On the other hand, since it would be insufficient to consider only spillovers in the whole sample, by using the rolling-window method, we also compared the dynamic spillovers in the US and Europe.
First, our results revealed that the return spillovers from all energy markets and financial variables to renewable energy stocks in both the US and Europe increased steadily during the 2008 global financial crisis and reached a peak during the European debt crisis period. Thereafter, the return spillovers to renewable energy stocks in both regions increased drastically after 2015 and 2018 because of the OPEC’s 2014 announcement that it would maintain production despite declining prices, and the China–US trade war, which led to stock and bond market instability from 2018. He et al. [
41] and Bhardwaj et al. [
42] also stated that the links between commodity and financial markets would increase during periods of financial turmoil. A plausible explanation is that market participants review and process any positive or negative information more thoroughly during a period of high uncertainty, thus stimulating an increase in spillovers to renewable energy stocks.

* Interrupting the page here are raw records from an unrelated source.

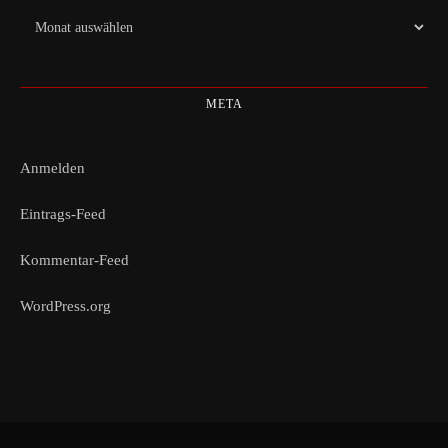
Archiv
META
Anmelden
Eintrags-Feed
Kommentar-Feed
WordPress.org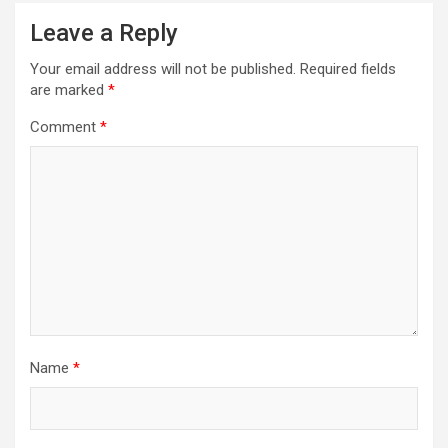
Leave a Reply
Your email address will not be published.
Required fields
are marked
*
Comment
*
Name
*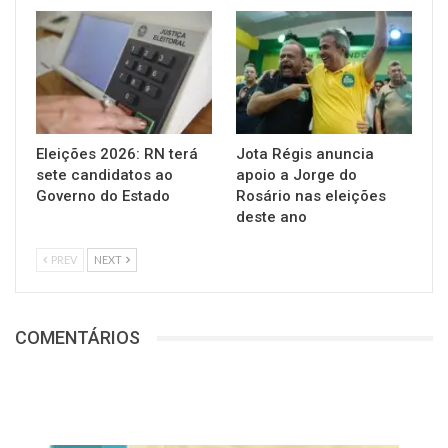
Eleições 2026: RN terá
Jota Régis anuncia
sete candidatos ao
apoio a Jorge do
Governo do Estado
Rosário nas eleições
deste ano
PREV
NEXT
COMENTÁRIOS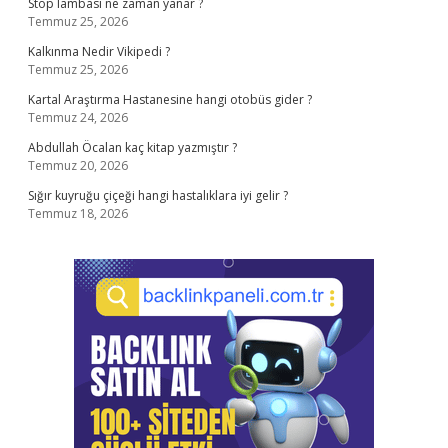
Stop lambası ne zaman yanar ?
Temmuz 25, 2026
Kalkınma Nedir Vikipedi ?
Temmuz 25, 2026
Kartal Araştırma Hastanesine hangi otobüs gider ?
Temmuz 24, 2026
Abdullah Öcalan kaç kitap yazmıştır ?
Temmuz 20, 2026
Sığır kuyruğu çiçeği hangi hastalıklara iyi gelir ?
Temmuz 18, 2026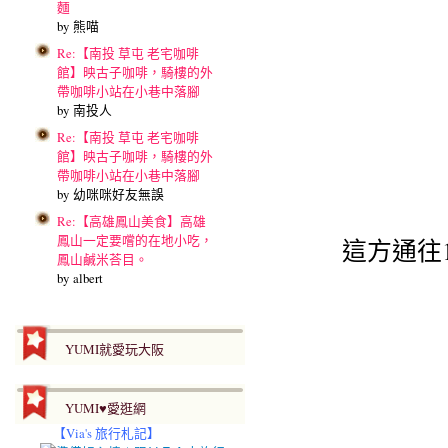
麵
by 熊喵
Re:【南投 草屯 老宅咖啡
館】映古子咖啡，騎樓的外
帶咖啡小站在小巷中落腳
by 南投人
Re:【南投 草屯 老宅咖啡
館】映古子咖啡，騎樓的外
帶咖啡小站在小巷中落腳
by 幼咪咪好友無誤
Re:【高雄鳳山美食】高雄
鳳山一定要嚐的在地小吃，
這方通往
鳳山鹹米荅目。
by albert
YUMI就愛玩大阪
YUMI♥愛逛網
【
Via's 旅行札記】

Second, in contrast to the relative smoothness of return spillovers, volatility spillovers change more rapidly, especially when extreme market events erupt. This finding further implies that the total volatility spillover is more sensitive to extreme events. Hence, in order to reduce risk spillovers when confronted with market crises, fundamental measures should be taken by policy-makers. Meanwhile, we found that many extreme market events, such as the 2008 global financial crisis, the 2011 European debt crisis, OPEC’s 2014 announcement, and the 2018 China–US trade war, caused fluctuations or sharp increases in volatility spillovers in both the US and Europe. However, there are also some extreme events, such as the Brexit referendum in 2016, that influenced volatility spillovers, mostly across European markets.
Amid the profound changes unfolding in global financial markets, our findings may provide useful insights into the risk management, portfolio diversification of investment, and hedging strategies for renewable energy investors with different investment horizons in the US and Europe. Also, there are still some problems that need to be resolved in the future. For instance, we can investigate the reason why the time-varying spillover effects exist during the sample period. This could be a future study direction.